# EXERCISE OBJECTIVE
Your task is to extract every line from the material below exactly.

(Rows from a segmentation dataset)
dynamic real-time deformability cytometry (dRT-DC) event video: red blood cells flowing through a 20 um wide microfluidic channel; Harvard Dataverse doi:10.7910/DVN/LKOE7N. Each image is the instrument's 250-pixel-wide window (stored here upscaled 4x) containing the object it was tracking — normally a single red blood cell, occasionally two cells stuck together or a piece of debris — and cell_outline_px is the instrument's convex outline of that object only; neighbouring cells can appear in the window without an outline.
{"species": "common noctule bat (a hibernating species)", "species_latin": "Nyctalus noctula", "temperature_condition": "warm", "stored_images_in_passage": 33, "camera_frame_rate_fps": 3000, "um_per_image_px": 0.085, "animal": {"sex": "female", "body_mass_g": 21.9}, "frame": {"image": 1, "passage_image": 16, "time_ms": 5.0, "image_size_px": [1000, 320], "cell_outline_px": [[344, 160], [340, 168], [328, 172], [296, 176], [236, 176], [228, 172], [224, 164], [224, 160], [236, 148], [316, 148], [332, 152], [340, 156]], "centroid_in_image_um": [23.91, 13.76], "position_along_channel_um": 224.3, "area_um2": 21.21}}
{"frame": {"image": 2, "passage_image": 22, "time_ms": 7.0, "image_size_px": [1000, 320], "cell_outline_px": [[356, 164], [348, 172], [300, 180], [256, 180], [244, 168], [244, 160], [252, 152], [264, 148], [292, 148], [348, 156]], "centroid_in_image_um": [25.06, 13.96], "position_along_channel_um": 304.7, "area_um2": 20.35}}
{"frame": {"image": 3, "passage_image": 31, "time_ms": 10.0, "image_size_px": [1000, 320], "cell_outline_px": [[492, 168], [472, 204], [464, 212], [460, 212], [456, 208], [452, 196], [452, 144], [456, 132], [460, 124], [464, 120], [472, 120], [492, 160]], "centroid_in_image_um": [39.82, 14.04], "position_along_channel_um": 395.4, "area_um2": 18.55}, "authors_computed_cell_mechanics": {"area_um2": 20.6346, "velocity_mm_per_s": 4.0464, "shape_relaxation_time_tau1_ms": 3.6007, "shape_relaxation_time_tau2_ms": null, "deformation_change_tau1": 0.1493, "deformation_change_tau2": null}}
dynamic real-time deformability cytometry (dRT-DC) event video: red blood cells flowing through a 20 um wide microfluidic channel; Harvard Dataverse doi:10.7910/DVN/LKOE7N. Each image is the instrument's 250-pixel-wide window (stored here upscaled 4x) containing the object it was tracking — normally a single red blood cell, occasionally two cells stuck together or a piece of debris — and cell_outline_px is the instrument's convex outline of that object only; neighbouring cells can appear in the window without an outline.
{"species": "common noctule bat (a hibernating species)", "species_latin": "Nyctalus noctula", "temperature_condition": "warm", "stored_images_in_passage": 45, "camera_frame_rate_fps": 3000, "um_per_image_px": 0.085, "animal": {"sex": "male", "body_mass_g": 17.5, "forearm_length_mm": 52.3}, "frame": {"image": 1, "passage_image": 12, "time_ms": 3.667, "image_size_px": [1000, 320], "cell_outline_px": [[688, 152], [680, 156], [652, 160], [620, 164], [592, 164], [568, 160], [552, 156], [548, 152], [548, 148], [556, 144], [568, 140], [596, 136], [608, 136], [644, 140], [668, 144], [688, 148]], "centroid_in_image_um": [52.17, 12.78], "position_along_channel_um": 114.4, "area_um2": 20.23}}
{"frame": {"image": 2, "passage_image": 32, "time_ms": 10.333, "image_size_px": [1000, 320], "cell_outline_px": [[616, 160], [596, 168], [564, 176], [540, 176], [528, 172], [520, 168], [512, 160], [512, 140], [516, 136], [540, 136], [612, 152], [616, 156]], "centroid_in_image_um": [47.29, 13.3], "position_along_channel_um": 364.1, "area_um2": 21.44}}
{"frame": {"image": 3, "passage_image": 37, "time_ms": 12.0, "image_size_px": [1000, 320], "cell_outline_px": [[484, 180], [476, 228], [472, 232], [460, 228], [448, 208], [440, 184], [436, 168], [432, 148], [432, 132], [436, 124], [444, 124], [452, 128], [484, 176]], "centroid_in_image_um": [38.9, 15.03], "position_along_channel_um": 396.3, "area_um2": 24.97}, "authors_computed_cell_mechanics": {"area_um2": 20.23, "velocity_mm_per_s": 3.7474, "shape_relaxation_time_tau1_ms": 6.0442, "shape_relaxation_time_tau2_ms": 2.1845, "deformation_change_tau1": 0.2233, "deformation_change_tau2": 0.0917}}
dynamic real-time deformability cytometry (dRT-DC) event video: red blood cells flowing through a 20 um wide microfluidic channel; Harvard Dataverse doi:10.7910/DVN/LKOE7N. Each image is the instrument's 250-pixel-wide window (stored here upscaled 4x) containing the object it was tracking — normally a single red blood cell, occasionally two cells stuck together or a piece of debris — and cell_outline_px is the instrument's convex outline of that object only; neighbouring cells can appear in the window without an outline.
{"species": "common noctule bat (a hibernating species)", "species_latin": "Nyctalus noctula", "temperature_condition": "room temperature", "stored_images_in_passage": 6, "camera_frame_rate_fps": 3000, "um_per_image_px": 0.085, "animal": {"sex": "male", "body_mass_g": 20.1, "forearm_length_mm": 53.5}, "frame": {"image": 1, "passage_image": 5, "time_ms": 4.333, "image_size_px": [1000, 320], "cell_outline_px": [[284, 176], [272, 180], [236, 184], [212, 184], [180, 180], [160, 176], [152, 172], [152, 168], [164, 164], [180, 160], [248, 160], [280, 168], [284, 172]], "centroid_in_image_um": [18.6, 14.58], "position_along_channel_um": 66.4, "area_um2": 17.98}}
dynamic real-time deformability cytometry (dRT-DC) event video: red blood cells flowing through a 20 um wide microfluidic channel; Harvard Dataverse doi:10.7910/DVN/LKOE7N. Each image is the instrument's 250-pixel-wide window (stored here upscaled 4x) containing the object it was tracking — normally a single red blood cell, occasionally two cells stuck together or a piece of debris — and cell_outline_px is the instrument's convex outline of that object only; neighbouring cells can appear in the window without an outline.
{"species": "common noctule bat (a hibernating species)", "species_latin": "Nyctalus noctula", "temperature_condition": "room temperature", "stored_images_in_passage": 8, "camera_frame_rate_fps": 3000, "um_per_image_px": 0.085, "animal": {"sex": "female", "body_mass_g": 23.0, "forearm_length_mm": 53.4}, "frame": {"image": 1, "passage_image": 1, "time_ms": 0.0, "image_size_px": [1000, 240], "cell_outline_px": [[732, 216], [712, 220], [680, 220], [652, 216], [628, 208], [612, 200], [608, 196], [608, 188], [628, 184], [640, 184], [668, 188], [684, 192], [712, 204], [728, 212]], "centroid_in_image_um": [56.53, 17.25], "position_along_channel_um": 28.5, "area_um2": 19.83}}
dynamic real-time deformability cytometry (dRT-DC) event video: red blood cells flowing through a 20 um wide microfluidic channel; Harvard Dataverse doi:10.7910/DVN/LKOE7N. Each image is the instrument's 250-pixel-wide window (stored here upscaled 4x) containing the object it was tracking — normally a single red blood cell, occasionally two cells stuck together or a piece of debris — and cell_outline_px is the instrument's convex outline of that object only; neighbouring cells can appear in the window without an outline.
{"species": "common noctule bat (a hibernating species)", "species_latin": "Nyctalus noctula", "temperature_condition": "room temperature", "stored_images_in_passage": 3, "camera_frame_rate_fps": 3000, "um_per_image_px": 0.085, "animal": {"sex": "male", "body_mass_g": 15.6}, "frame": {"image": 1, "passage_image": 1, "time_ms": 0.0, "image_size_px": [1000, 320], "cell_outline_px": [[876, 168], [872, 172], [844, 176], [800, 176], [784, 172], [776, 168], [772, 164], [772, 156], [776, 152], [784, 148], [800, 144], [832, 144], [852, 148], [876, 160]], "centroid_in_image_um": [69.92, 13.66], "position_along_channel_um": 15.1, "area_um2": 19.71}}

# RESULT FOR THIS EXERCISE
dynamic real-time deformability cytometry (dRT-DC) event video: red blood cells flowing through a 20 um wide microfluidic channel; Harvard Dataverse doi:10.7910/DVN/LKOE7N. Each image is the instrument's 250-pixel-wide window (stored here upscaled 4x) containing the object it was tracking — normally a single red blood cell, occasionally two cells stuck together or a piece of debris — and cell_outline_px is the instrument's convex outline of that object only; neighbouring cells can appear in the window without an outline.
{"species": "common noctule bat (a hibernating species)", "species_latin": "Nyctalus noctula", "temperature_condition": "warm", "stored_images_in_passage": 33, "camera_frame_rate_fps": 3000, "um_per_image_px": 0.085, "animal": {"sex": "female", "body_mass_g": 21.9}, "frame": {"image": 1, "passage_image": 16, "time_ms": 5.0, "image_size_px": [1000, 320], "cell_outline_px": [[344, 160], [340, 168], [328, 172], [296, 176], [236, 176], [228, 172], [224, 164], [224, 160], [236, 148], [316, 148], [332, 152], [340, 156]], "centroid_in_image_um": [23.91, 13.76], "position_along_channel_um": 224.3, "area_um2": 21.21}}
{"frame": {"image": 2, "passage_image": 22, "time_ms": 7.0, "image_size_px": [1000, 320], "cell_outline_px": [[356, 164], [348, 172], [300, 180], [256, 180], [244, 168], [244, 160], [252, 152], [264, 148], [292, 148], [348, 156]], "centroid_in_image_um": [25.06, 13.96], "position_along_channel_um": 304.7, "area_um2": 20.35}}
{"frame": {"image": 3, "passage_image": 31, "time_ms": 10.0, "image_size_px": [1000, 320], "cell_outline_px": [[492, 168], [472, 204], [464, 212], [460, 212], [456, 208], [452, 196], [452, 144], [456, 132], [460, 124], [464, 120], [472, 120], [492, 160]], "centroid_in_image_um": [39.82, 14.04], "position_along_channel_um": 395.4, "area_um2": 18.55}, "authors_computed_cell_mechanics": {"area_um2": 20.6346, "velocity_mm_per_s": 4.0464, "shape_relaxation_time_tau1_ms": 3.6007, "shape_relaxation_time_tau2_ms": null, "deformation_change_tau1": 0.1493, "deformation_change_tau2": null}}
dynamic real-time deformability cytometry (dRT-DC) event video: red blood cells flowing through a 20 um wide microfluidic channel; Harvard Dataverse doi:10.7910/DVN/LKOE7N. Each image is the instrument's 250-pixel-wide window (stored here upscaled 4x) containing the object it was tracking — normally a single red blood cell, occasionally two cells stuck together or a piece of debris — and cell_outline_px is the instrument's convex outline of that object only; neighbouring cells can appear in the window without an outline.
{"species": "common noctule bat (a hibernating species)", "species_latin": "Nyctalus noctula", "temperature_condition": "warm", "stored_images_in_passage": 45, "camera_frame_rate_fps": 3000, "um_per_image_px": 0.085, "animal": {"sex": "male", "body_mass_g": 17.5, "forearm_length_mm": 52.3}, "frame": {"image": 1, "passage_image": 12, "time_ms": 3.667, "image_size_px": [1000, 320], "cell_outline_px": [[688, 152], [680, 156], [652, 160], [620, 164], [592, 164], [568, 160], [552, 156], [548, 152], [548, 148], [556, 144], [568, 140], [596, 136], [608, 136], [644, 140], [668, 144], [688, 148]], "centroid_in_image_um": [52.17, 12.78], "position_along_channel_um": 114.4, "area_um2": 20.23}}
{"frame": {"image": 2, "passage_image": 32, "time_ms": 10.333, "image_size_px": [1000, 320], "cell_outline_px": [[616, 160], [596, 168], [564, 176], [540, 176], [528, 172], [520, 168], [512, 160], [512, 140], [516, 136], [540, 136], [612, 152], [616, 156]], "centroid_in_image_um": [47.29, 13.3], "position_along_channel_um": 364.1, "area_um2": 21.44}}
{"frame": {"image": 3, "passage_image": 37, "time_ms": 12.0, "image_size_px": [1000, 320], "cell_outline_px": [[484, 180], [476, 228], [472, 232], [460, 228], [448, 208], [440, 184], [436, 168], [432, 148], [432, 132], [436, 124], [444, 124], [452, 128], [484, 176]], "centroid_in_image_um": [38.9, 15.03], "position_along_channel_um": 396.3, "area_um2": 24.97}, "authors_computed_cell_mechanics": {"area_um2": 20.23, "velocity_mm_per_s": 3.7474, "shape_relaxation_time_tau1_ms": 6.0442, "shape_relaxation_time_tau2_ms": 2.1845, "deformation_change_tau1": 0.2233, "deformation_change_tau2": 0.0917}}
dynamic real-time deformability cytometry (dRT-DC) event video: red blood cells flowing through a 20 um wide microfluidic channel; Harvard Dataverse doi:10.7910/DVN/LKOE7N. Each image is the instrument's 250-pixel-wide window (stored here upscaled 4x) containing the object it was tracking — normally a single red blood cell, occasionally two cells stuck together or a piece of debris — and cell_outline_px is the instrument's convex outline of that object only; neighbouring cells can appear in the window without an outline.
{"species": "common noctule bat (a hibernating species)", "species_latin": "Nyctalus noctula", "temperature_condition": "room temperature", "stored_images_in_passage": 6, "camera_frame_rate_fps": 3000, "um_per_image_px": 0.085, "animal": {"sex": "male", "body_mass_g": 20.1, "forearm_length_mm": 53.5}, "frame": {"image": 1, "passage_image": 5, "time_ms": 4.333, "image_size_px": [1000, 320], "cell_outline_px": [[284, 176], [272, 180], [236, 184], [212, 184], [180, 180], [160, 176], [152, 172], [152, 168], [164, 164], [180, 160], [248, 160], [280, 168], [284, 172]], "centroid_in_image_um": [18.6, 14.58], "position_along_channel_um": 66.4, "area_um2": 17.98}}
dynamic real-time deformability cytometry (dRT-DC) event video: red blood cells flowing through a 20 um wide microfluidic channel; Harvard Dataverse doi:10.7910/DVN/LKOE7N. Each image is the instrument's 250-pixel-wide window (stored here upscaled 4x) containing the object it was tracking — normally a single red blood cell, occasionally two cells stuck together or a piece of debris — and cell_outline_px is the instrument's convex outline of that object only; neighbouring cells can appear in the window without an outline.
{"species": "common noctule bat (a hibernating species)", "species_latin": "Nyctalus noctula", "temperature_condition": "room temperature", "stored_images_in_passage": 8, "camera_frame_rate_fps": 3000, "um_per_image_px": 0.085, "animal": {"sex": "female", "body_mass_g": 23.0, "forearm_length_mm": 53.4}, "frame": {"image": 1, "passage_image": 1, "time_ms": 0.0, "image_size_px": [1000, 240], "cell_outline_px": [[732, 216], [712, 220], [680, 220], [652, 216], [628, 208], [612, 200], [608, 196], [608, 188], [628, 184], [640, 184], [668, 188], [684, 192], [712, 204], [728, 212]], "centroid_in_image_um": [56.53, 17.25], "position_along_channel_um": 28.5, "area_um2": 19.83}}
dynamic real-time deformability cytometry (dRT-DC) event video: red blood cells flowing through a 20 um wide microfluidic channel; Harvard Dataverse doi:10.7910/DVN/LKOE7N. Each image is the instrument's 250-pixel-wide window (stored here upscaled 4x) containing the object it was tracking — normally a single red blood cell, occasionally two cells stuck together or a piece of debris — and cell_outline_px is the instrument's convex outline of that object only; neighbouring cells can appear in the window without an outline.
{"species": "common noctule bat (a hibernating species)", "species_latin": "Nyctalus noctula", "temperature_condition": "room temperature", "stored_images_in_passage": 3, "camera_frame_rate_fps": 3000, "um_per_image_px": 0.085, "animal": {"sex": "male", "body_mass_g": 15.6}, "frame": {"image": 1, "passage_image": 1, "time_ms": 0.0, "image_size_px": [1000, 320], "cell_outline_px": [[876, 168], [872, 172], [844, 176], [800, 176], [784, 172], [776, 168], [772, 164], [772, 156], [776, 152], [784, 148], [800, 144], [832, 144], [852, 148], [876, 160]], "centroid_in_image_um": [69.92, 13.66], "position_along_channel_um": 15.1, "area_um2": 19.71}}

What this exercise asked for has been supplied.